Is Your Call to Action Missing in Action?

Through years of research and curious studying, I have viewed thousands and thousands of church websites. That’s not an overstatement.  I really do mean thousands.  As I view these websites, sometimes I am encouraged, and sometimes I am discouraged.  Sometimes I am amazed and other times, quite frankly, I am horrified.

Recently I decided to view church websites, but not taking into consideration, design, functionality or content.  In my research this time, I asked this question over and over, “What is missing?” “What is the most important part of this church’s website, and what is it missing?”

What I found to be consistent among most church websites was that they did not provide a call to action.

The design was great.   The functionality was phenomenal.  But I could not tell what the church wanted me to do.  A call to action provides a way for you to connect with the web visitor in a deeper way.  It helps the user understand the next steps to take in the journey with their church.

Here are a just a few types of calls to action:

  • Submit a prayer request
  • Download the history of your church eBook
  • Share your story
  • Ask about baptism
  • Talk with someone about salvation
  • Sign up for an event
  • Give
  • Volunteer

I’ve said in the past, you don’t want your church website to be merely an informational hub.  You want it to be an experience.  You want it to draw your web visitors into a relationship, into community with the church.

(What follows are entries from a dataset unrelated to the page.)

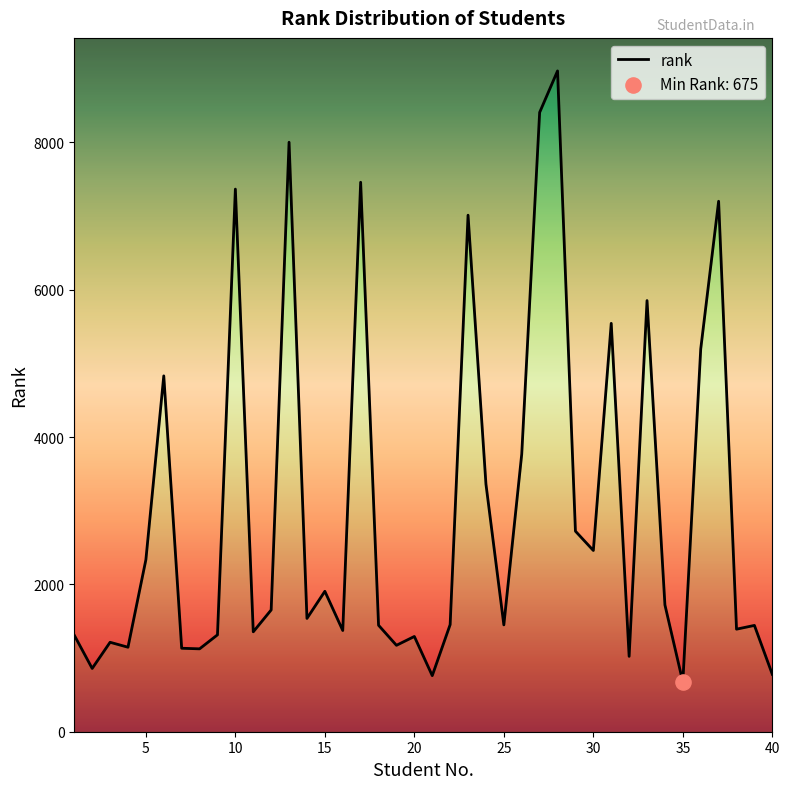

What is the ratio of the value at 29 to the value at 27?

0.3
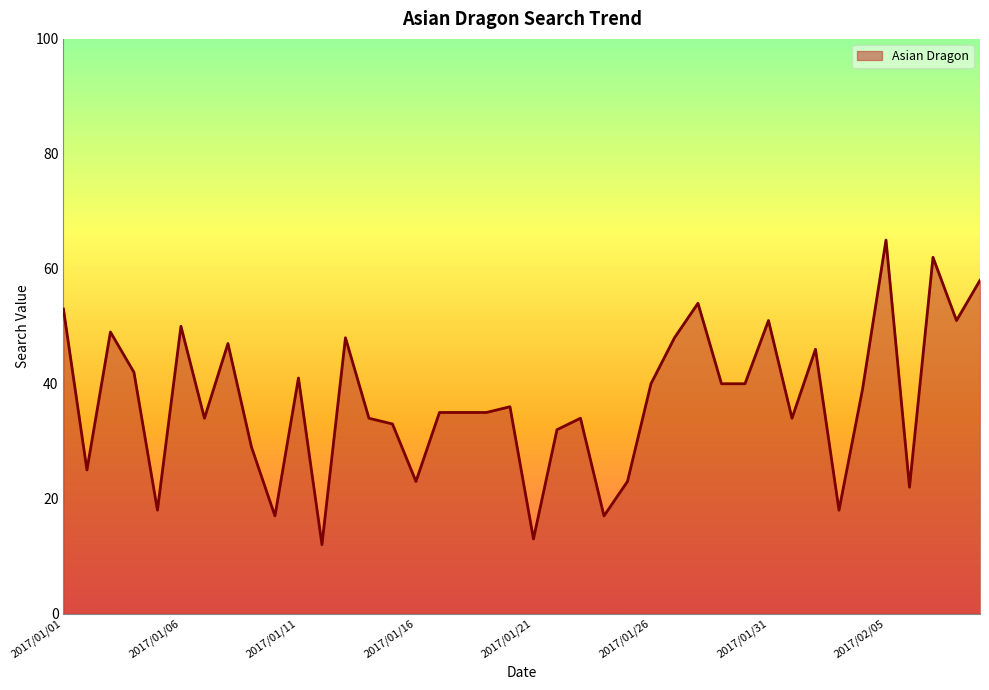

What is the maximum value shown in the chart?

65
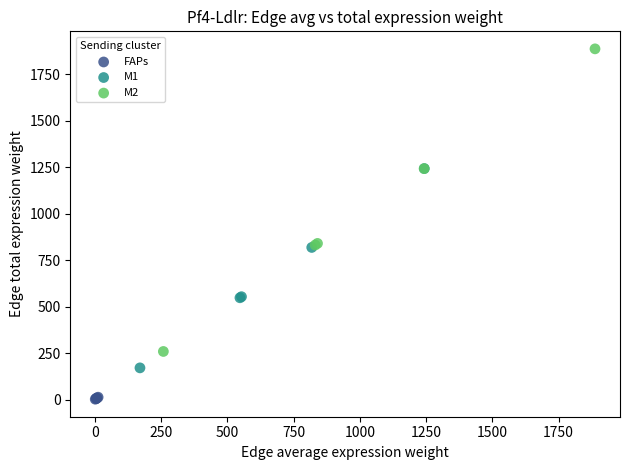

Which series has the largest Y range (max minus min)?

M2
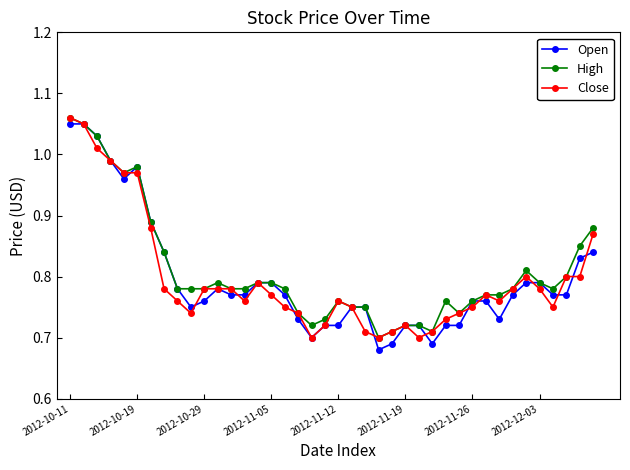

Which series has the largest range (max minus min)?

Open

How well is your church doing in this area of your website?


  • DL Church Websites

    Interesting. I don’t think a lot of churches think about a “call to action” with their website. But, as you’ve said – a call to action might be to call the church office for more info on something, or to sign up for the church newsletter. A call to action doesn’t mean you have to be selling something.

    Thanks for the post!

    • Jermayn

      Your right… A call to action is about getting the user to do something and get their personal details for something worth the hassle of giving it up. It has to be worth something = sermon from someone known, book etc.